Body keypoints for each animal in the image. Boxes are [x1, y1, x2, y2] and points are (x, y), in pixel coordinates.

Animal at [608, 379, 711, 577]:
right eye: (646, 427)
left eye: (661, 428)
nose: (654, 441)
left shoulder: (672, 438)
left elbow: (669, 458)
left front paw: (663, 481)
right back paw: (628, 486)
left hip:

...

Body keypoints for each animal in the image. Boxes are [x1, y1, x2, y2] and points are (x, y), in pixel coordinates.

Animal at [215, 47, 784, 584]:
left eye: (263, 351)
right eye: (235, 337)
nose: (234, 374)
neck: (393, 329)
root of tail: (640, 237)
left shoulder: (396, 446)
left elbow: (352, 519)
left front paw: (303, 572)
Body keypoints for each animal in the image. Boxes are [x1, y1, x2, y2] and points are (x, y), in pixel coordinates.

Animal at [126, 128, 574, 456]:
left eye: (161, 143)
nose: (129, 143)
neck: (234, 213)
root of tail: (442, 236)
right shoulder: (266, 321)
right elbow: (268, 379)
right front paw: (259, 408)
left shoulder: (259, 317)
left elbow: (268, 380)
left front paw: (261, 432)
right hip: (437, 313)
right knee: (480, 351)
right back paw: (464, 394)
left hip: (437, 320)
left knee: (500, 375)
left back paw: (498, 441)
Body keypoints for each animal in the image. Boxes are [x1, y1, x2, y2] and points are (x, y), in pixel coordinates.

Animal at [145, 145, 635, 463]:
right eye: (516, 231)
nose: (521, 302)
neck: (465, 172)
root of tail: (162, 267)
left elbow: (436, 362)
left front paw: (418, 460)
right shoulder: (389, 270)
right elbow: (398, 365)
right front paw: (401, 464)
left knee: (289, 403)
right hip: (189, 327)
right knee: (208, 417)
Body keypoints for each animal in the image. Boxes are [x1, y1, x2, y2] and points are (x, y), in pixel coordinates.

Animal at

* _Problem_: Looking at the records above, how many lines include "knee"? Please give the number and nothing more.

* _Answer section_: 4